A la grande satisfaction de Postel, le pape, l’Espagne et Venise avaient formé une ligue contre les Turcs. La bataille de Lépante avait anéanti la marine ottomane. Le public français, qui était obstinément contraire aux infidèles, voulait être informé régulièrement des suites de cette grande journée. Il lui fallait « d’amples discours et advis de l’estat et assiette des armées chrestiennes et turquesques et des rencontres et escarmouches. » C’est un éditeur de Paris, Nicolas Chesneau ou Guillaume Nyverd, qui les lui procurait, grâce à un correspondant anonyme, Français vraisemblablement, « Le tout se réduira, disait un de ces advis, sur le printemps, qu’on espère aller voir Constantinople, qui sera chose facile à celui qui est maître de la mer[2]. » Au bas de tous ses advis, Nyverd étalait l’approbation et le privilège du roi.
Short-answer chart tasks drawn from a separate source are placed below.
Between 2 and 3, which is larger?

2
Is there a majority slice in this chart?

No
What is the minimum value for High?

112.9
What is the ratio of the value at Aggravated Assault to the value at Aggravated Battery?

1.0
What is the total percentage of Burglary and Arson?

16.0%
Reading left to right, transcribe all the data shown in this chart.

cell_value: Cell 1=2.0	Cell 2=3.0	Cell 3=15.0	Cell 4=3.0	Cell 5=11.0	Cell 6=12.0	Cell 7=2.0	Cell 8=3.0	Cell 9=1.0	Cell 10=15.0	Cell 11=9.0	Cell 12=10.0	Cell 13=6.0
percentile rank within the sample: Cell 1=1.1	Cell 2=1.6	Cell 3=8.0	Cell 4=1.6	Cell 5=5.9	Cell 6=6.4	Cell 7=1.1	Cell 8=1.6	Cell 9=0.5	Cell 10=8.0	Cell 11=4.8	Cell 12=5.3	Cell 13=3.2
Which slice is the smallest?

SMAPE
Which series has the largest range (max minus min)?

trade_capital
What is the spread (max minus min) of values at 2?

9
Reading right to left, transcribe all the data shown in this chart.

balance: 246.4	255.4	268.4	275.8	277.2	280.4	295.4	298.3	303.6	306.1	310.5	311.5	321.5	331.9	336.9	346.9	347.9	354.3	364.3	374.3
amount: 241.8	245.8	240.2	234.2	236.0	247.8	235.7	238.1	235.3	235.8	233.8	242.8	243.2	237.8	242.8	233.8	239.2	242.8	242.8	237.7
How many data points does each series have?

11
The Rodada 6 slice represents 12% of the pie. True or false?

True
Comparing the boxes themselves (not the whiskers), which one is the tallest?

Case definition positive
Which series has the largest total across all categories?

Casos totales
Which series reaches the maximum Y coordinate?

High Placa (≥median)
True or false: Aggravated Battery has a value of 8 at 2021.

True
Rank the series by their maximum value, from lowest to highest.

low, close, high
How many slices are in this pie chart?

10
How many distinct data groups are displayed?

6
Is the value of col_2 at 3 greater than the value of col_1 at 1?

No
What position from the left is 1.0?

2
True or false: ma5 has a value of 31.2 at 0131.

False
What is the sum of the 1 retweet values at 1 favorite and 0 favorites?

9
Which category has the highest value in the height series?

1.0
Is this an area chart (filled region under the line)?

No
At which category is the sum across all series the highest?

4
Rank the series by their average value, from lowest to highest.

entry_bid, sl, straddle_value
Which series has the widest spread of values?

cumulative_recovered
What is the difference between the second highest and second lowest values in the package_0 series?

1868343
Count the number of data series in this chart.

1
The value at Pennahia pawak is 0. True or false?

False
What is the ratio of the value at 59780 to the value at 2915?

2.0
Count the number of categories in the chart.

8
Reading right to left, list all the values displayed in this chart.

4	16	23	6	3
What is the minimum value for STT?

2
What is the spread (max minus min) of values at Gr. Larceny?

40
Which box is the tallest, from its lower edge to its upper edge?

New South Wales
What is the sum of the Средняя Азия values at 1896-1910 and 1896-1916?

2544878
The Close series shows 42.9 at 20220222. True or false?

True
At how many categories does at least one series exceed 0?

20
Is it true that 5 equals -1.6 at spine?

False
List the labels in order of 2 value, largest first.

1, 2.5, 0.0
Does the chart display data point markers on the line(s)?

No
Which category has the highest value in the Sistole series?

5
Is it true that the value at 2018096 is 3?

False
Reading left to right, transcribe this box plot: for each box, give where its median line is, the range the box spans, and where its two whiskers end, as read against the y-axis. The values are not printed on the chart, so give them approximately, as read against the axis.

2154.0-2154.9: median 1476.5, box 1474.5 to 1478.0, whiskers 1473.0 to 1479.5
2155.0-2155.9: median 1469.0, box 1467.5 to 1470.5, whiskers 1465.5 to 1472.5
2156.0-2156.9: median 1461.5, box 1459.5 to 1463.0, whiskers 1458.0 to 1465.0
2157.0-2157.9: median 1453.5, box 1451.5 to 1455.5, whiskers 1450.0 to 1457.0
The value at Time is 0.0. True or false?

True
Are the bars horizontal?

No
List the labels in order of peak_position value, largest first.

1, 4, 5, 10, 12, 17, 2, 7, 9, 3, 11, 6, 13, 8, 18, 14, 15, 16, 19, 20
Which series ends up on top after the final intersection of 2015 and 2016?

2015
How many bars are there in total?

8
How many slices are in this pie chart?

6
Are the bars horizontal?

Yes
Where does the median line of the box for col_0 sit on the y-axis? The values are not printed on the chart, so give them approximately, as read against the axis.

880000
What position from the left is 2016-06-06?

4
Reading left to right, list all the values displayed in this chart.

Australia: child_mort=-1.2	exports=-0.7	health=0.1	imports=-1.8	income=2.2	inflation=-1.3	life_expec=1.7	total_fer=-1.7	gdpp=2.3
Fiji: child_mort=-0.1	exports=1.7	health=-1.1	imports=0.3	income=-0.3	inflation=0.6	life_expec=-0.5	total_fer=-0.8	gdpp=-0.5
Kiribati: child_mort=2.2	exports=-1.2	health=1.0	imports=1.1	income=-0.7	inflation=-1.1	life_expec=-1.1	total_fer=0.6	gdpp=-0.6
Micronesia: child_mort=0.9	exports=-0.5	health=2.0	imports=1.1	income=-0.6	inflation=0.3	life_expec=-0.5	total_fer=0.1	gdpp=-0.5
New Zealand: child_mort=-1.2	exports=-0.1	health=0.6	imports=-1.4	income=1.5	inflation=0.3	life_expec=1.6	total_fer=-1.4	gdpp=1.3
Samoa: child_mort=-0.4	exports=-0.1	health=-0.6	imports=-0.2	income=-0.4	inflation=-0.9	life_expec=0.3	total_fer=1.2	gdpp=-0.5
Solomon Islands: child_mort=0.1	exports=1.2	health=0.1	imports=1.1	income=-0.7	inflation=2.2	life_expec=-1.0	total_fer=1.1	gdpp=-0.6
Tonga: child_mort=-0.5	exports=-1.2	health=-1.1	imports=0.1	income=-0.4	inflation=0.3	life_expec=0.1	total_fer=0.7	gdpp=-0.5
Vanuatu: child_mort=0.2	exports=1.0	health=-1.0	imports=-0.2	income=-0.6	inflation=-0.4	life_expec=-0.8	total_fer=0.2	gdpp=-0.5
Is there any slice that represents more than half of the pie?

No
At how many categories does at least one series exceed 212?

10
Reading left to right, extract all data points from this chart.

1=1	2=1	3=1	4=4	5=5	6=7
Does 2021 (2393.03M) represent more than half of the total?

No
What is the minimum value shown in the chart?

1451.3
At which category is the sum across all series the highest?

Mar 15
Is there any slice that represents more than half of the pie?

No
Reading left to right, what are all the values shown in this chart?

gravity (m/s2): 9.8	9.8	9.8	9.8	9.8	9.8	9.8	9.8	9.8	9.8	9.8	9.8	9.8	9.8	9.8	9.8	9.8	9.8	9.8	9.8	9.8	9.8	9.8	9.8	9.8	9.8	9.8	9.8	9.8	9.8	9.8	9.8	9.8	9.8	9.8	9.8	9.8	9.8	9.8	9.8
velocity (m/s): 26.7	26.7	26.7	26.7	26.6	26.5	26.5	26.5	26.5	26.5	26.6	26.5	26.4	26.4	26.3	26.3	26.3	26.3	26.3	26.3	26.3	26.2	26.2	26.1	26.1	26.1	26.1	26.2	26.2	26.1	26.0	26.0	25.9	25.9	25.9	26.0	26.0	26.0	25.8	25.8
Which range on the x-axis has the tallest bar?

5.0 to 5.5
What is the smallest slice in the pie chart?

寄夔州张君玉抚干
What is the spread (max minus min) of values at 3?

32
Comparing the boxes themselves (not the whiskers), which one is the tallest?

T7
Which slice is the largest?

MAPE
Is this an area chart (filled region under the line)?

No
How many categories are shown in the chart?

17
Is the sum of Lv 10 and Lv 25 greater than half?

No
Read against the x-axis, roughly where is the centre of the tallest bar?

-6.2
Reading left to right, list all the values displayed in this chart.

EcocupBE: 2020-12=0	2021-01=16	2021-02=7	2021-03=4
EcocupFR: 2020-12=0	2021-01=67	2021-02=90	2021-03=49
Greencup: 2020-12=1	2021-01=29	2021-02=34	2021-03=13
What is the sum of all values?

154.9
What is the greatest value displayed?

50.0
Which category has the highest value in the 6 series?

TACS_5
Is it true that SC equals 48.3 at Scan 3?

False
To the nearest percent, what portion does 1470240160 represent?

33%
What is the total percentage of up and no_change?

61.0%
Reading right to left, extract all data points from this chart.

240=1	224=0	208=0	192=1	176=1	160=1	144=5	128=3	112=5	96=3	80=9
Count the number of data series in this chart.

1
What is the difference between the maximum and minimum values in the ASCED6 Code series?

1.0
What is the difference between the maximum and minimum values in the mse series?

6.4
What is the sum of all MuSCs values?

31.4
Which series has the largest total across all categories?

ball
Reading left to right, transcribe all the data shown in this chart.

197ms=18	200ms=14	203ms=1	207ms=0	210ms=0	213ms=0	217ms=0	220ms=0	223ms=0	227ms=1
Aussi bien qui aurait pu douter que le roi Charles IX, qui venait d’exterminer chez lui les hérétiques dans la nuit de la Saint-Barthélémy, ne vît de bon œil la destruction des « mahomédistes? » Qui eût pu douter qu’il ne poussât à la réalisation des prétendus songes du sultan Selim II et des prédictions sinistres de ses derviches ? Et pourtant, il est bien avéré que c’est la cour de France qui a mis obstacle aux

  1. De la République des Turcs, troisième partie, p. 90.
  2. Nombre de ces advis, réunis en un volume par les soins de Le Tellier, archevêque de Reims, se trouvent à la Bibliothèque Sainte-Geneviève (à la réserve, avec la marque G. 143, in-8o).